Commander auras also provide useful material. While the alignment requirements for various auras are a bit cumbersome (and almost certainly lifted straight from the Miniatures Handbook), the auras themselves are helpful and can spell the difference between 50% and 60% casualties. This is true only up to a point, however, since an extra 1d6 damage may benefit a squad of githzerai warriors but it’s a drop in the bucket for mezzoloth commandos.

If you are really after large-scale wars, of course, this is definitely the right place. Campaigns centered on the Blood War come readily to mind, but in specific campaigns, wars are easily invented.
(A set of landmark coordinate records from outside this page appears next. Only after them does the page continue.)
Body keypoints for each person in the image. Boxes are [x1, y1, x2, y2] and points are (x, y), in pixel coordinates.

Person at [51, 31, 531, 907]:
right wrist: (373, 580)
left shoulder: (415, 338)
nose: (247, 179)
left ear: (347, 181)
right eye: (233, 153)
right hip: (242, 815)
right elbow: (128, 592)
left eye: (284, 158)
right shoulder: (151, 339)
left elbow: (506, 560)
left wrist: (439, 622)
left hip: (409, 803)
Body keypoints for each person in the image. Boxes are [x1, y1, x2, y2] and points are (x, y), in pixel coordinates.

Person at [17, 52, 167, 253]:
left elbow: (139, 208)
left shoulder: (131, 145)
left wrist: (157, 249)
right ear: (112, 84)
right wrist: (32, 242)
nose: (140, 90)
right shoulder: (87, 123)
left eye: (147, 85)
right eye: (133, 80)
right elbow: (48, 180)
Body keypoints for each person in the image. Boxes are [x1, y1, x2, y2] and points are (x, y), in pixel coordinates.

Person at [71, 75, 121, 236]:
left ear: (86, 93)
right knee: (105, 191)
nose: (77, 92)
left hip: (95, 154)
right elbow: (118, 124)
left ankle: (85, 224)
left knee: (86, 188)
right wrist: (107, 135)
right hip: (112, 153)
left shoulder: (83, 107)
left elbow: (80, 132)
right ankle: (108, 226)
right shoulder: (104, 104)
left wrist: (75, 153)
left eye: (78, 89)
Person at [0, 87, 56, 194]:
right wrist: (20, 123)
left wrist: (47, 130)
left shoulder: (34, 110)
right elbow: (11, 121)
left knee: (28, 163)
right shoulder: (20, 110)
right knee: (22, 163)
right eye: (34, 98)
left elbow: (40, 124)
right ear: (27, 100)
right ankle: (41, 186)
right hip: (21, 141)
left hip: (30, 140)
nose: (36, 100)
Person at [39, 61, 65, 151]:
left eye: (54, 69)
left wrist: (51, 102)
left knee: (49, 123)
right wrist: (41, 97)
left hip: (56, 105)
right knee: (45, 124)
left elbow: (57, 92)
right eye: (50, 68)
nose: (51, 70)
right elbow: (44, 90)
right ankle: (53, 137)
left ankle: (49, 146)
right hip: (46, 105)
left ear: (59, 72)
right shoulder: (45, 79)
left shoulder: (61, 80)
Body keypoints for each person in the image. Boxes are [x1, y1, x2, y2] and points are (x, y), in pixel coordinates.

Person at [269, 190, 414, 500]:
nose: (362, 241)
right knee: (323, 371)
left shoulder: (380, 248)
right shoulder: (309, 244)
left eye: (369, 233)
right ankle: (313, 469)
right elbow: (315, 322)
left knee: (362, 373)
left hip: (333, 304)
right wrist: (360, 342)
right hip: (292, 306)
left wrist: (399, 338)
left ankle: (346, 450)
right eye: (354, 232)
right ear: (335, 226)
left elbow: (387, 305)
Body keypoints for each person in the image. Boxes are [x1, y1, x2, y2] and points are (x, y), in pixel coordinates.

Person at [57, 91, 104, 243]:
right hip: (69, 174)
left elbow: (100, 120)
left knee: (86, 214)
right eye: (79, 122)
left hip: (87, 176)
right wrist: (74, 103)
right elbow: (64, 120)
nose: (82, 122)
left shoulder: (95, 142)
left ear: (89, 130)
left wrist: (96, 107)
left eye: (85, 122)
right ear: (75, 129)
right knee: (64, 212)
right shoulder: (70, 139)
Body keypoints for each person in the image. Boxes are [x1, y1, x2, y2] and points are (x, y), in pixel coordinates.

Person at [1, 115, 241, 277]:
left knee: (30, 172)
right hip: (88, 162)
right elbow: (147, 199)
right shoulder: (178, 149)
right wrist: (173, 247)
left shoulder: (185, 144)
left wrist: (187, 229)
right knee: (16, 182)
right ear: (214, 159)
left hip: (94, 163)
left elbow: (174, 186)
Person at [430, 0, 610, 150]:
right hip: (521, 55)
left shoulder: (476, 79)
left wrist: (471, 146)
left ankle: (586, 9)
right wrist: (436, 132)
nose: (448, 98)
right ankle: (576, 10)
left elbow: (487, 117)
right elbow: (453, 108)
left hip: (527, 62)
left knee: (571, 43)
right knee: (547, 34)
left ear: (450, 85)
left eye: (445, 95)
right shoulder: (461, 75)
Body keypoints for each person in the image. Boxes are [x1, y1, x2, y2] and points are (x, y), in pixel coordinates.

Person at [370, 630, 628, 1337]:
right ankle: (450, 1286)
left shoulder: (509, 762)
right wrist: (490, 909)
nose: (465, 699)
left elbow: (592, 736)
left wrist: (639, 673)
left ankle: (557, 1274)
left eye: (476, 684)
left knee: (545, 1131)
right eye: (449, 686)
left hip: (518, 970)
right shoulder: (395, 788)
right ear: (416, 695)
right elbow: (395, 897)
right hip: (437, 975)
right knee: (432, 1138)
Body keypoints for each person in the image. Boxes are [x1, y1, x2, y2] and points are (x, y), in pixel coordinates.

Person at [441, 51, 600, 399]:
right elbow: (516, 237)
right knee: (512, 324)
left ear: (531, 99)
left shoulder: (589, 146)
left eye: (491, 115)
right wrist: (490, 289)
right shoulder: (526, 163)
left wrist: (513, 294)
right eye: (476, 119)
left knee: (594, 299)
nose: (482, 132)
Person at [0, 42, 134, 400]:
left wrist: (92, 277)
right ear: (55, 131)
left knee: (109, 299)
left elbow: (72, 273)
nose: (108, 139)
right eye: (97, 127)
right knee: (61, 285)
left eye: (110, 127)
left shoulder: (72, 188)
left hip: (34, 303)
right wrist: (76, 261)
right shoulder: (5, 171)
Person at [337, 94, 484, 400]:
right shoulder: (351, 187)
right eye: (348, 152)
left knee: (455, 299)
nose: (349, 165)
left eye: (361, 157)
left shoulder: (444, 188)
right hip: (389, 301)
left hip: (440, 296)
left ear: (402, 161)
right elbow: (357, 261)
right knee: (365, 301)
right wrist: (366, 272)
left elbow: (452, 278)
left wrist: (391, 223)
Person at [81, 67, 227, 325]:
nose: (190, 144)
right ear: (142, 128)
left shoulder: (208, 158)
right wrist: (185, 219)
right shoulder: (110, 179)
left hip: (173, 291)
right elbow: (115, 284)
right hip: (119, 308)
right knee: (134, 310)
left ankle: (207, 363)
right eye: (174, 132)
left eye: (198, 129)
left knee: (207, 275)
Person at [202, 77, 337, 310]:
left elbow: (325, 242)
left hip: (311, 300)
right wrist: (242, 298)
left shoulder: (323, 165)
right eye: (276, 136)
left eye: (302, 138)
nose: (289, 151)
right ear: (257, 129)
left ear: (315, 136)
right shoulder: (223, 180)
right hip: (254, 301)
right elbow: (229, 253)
Suppose the chaotic tanar’ri decide to completely switch gears and attack the celestials in a bloody anti-crusade, or the githyanki launch a genocidal war against the githzerai, illithids, or both? Tension between the Sodkillers and Sons of Mercy is certainly on the rise and their headquarter planes are close enough to start a concentrated campaign whenever they want. For that matter, the Doomguard scarcely need a reason to unleash destruction on their enemies… or allies for that matter.

The fact is, the planes are little more than a powder keg waiting for a match. Not everything in Heroes of Battle is useable in Planescape though. While the book includes ready made tanar’ri and baatezu armies, there are few other planar forces. It’s simple to put together an eladrin or githyanki force as needed, but with such magical and powerful units these armies require a little more planning than a straightforward “elf army.”

The commander auras are also distinctly prime with choices such as Elf Commander and Orc Commander, but not a single Demon or even Outsider Commander. This problem is easily fixed by using the existing auras as examples, but takes extra time for the DM. Also, many of the mechanics in the book are organized into a linear system of ranks and promotions, something that doesn’t fit exactly with chaotic forces like the tanar’ri and slaadi. These are only mechanics, though, and could easily represent the general prestige a soldier has, rather than the specific rank of “captain” or “sergeant.” Merits: This book is a great resource for battlefields and army life. It includes a number of mechanics for military characters such as would be found in a Blood War army, faction task force, or a power's army. The mechanics are fairly separate as well so one can pick and choose which to use.Flaws: Heroes of Battle is definitely a prime-based source book with very little consideration given to planar creatures or locales. While a clever DM can invent everything he needs to, using existing material as guides, it is harder to implement this book into Planescape than it is to implement it in, say, Forgotten Realms or Eberron.